Activity
Please count how many lines in the listing below contain the word "pose", and reply with that number alone.

(Supplied information begins)

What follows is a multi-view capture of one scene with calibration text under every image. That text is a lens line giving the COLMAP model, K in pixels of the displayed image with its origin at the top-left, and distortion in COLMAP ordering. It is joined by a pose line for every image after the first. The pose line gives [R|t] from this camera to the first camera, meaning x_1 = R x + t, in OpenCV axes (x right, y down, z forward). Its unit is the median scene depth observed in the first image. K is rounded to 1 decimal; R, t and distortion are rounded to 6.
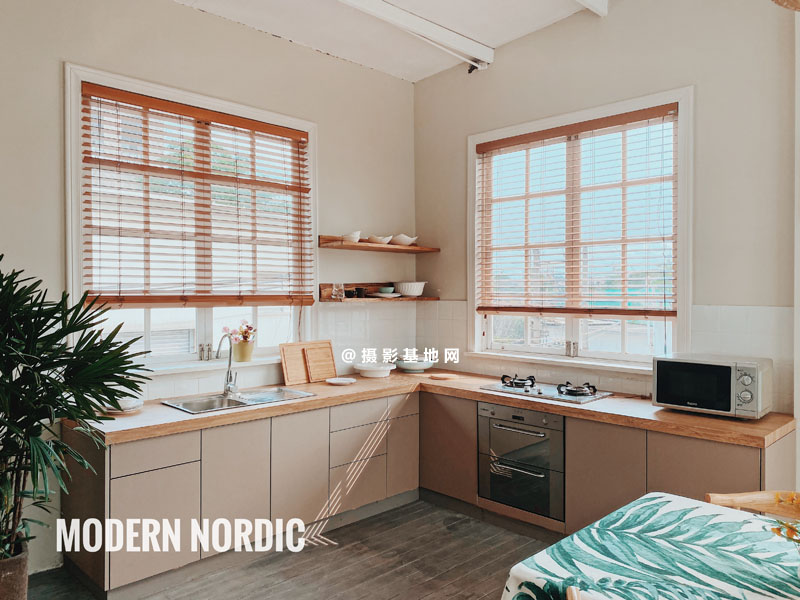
lens RADIAL K [[609.9, 0, 400.0], [0, 609.9, 300.0], [0, 0, 1]] dist [0.029326, -0.012997]
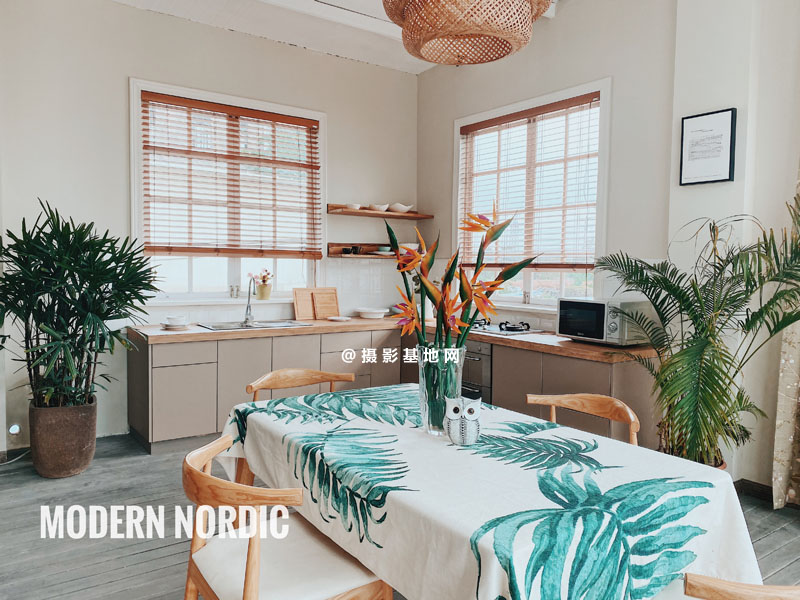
lens RADIAL K [[609.9, 0, 400.0], [0, 609.9, 300.0], [0, 0, 1]] dist [0.029326, -0.012997]
pose [[0.986468, 0.023743, -0.162227, 0.246384], [-0.017510, 0.999056, 0.039747, 0.043701], [0.163018, -0.036369, 0.985953, -0.243373]]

(Supplied information ends)

Answer space
2